Belgia kontra zagraniczni przewoźnicy
Jak informuje Polsat News, polscy przewoźnicy wkrótce mogą spodziewać się problemów podczas wykonywania zleceń w Belgii. Tamtejszy rząd pod naciskiem lokalnych firm transportowych zamierza utrudniać życie zagranicznym przedsiębiorcom.
Powód jest oczywisty – belgijscy przewoźnicy nie radzą sobie z konkurencją firm ze wschodu, oferujących niższe stawki i wysoką jakość usług. Po serii oskarżeń o dumping socjalny i obliczeniu, że przez “nieuczciwą” konkurencję pracę straciło 5 tys. osób, rząd Belgii postanowił pomóc swoim przedsiębiorcom.
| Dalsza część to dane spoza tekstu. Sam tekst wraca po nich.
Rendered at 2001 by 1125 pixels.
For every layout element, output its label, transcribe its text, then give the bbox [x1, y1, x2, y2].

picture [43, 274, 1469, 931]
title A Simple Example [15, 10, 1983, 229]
Nie pójdzie jednak śladem Niemiec czy Francji i nie będzie starał się wprowadzić płacy minimalnej, obowiązującej także pracowników delegowanych.
Zamiast tego, belgijscy przewoźnicy będą mogli liczyć na ulgi podatkowe i obniżenie wysokości składek ubezpieczeniowych wypłacanych dla pracowników transportu. Z kolei polscy – i nie tylko – przewoźnicy mogą oczekiwać masowych kontroli pojazdów oraz dokumentacji dotyczącej czasu pracy. Przypominamy też, że od kwietnia na belgijskich drogach pojawi się myto dla ciężarówek.